═════ Excerpted text

Indeed, your mention of it in that thread.. a year ago?.. is what got  
this notion sitting in the back of my head.  I didn't like it at  
first, but it grew on me.

> I heartily approve, although I only gave the actual patches a very  
> cursory
> glance. I think the approach is the proper one, but the devil is in  
> the
> details. It might be that the stack allocation overhead or some other
> subtle fundamental problem ends up making this impractical in the  
> end, but
> I would _really_ like for this to basically go in.

As for efficiency and overhead, I hope to get some time with the team  
that work on the Giant Database Software Whose Name We Shall Not  
Speak.  That'll give us some non-trival loads to profile.

> It won't matter at all for a certain class of calls (a lot of the  
> people
> who want to do AIO really end up doing non-interruptible things, and
> signalling is a non-issue), but not only is it going to matter for  
> some
> others, we will almost certainly want to have a way to not just  
> signal a
> task, but a single "fibril" (and let me say that I'm not convinced  
> about
> your naming, but I don't hate it either ;)

══════════
═════ Data section

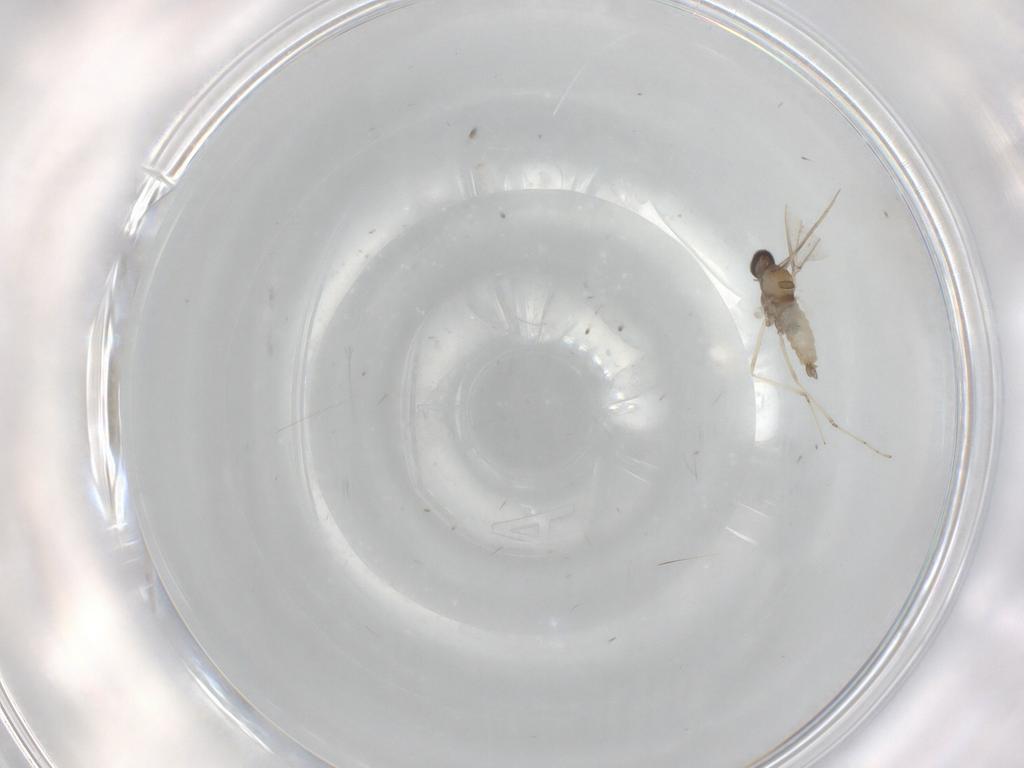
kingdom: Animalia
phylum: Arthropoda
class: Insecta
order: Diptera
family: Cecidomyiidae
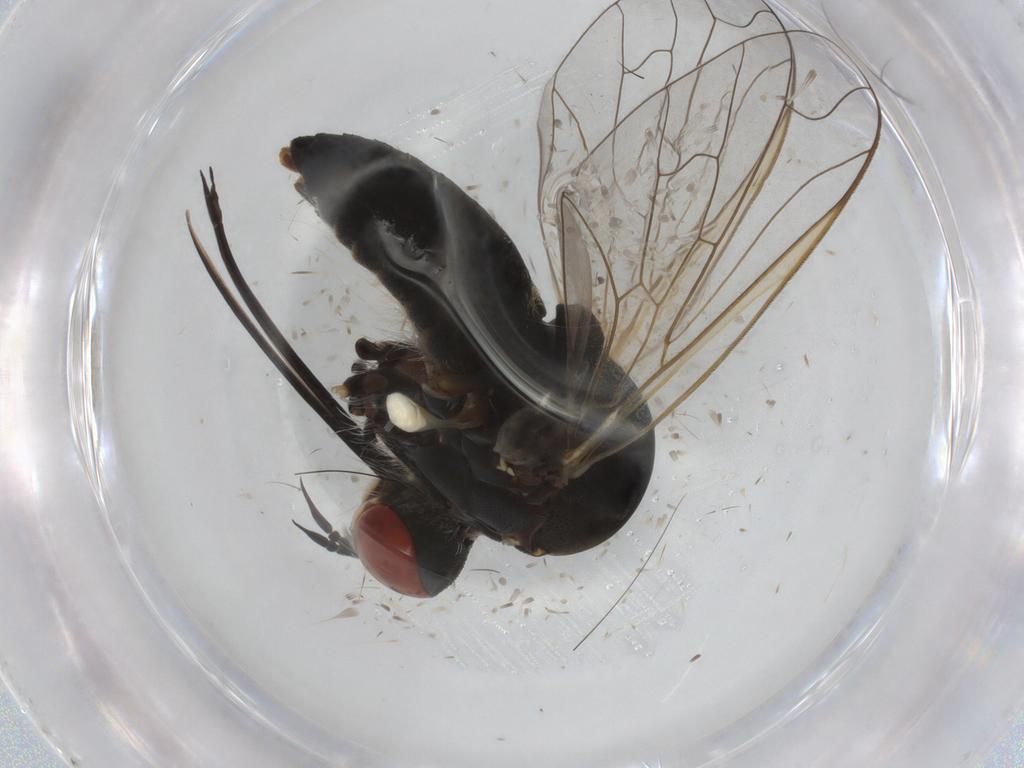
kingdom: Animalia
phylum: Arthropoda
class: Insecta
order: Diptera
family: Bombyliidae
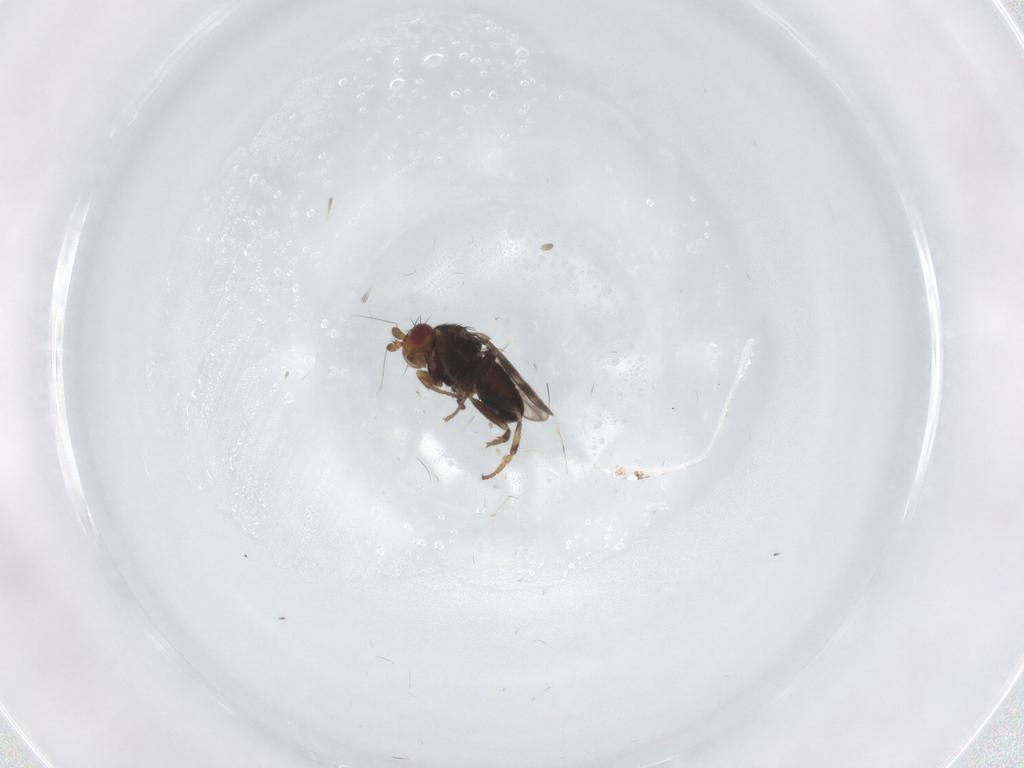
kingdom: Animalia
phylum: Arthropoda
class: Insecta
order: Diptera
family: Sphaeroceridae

══════════
═════ Data section

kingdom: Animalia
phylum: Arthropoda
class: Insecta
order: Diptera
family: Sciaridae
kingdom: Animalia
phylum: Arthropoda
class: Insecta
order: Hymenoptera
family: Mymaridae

══════════

Task list:
(a) Answer these questions from the mailing-list exchange:
(i) How did the writer feel about the notion at first?
(ii) In the quoted reply, what might end up making the approach impractical?
(iii) Whom does the writer hope to get some time with?
(b) In the mailing-list exchange, why won't signalling matter at all for a certain class of calls?
(c) Could you proceed with the mailing-list exchange, picking up right after its last line?
The data above has nothing to do with the mailing-list exchange.

Task answers:
(a)
(i) The writer didn't like it at first, but it grew on them.
(ii) The stack allocation overhead or some other subtle fundamental problem.
(iii) The team that work on the Giant Database Software Whose Name We Shall Not Speak.

(b) Signalling won't matter for that class of calls because a lot of the people who want to do AIO really end up doing non-interruptible things. For them, signalling is a non-issue.

(c)
Yeah, no doubt.  I'm wildly open to discussion here.  (and yeah, me  
either, but I don't care much about the name.  I got tired of  
qualifying overloaded uses of 'stack' or 'thread', that's all :)).

> But from a quick overview of the patches, I really don't see anything
> fundamentally wrong. It needs some error checking and some limiting (I
> _really_ don't think we want a regular user starting a thousand  
> fibrils
> concurrently), but it actually looks much less invasive than I  
> thought it
> would be.

I think we'll also want to flesh out the submission and completion  
interface so that we don't find ourselves frustrated with it in  
another 5 years.  What's there now is just scaffolding to support the  
interesting kernel-internal part.  No doubt the kevent thread will  
come into play here.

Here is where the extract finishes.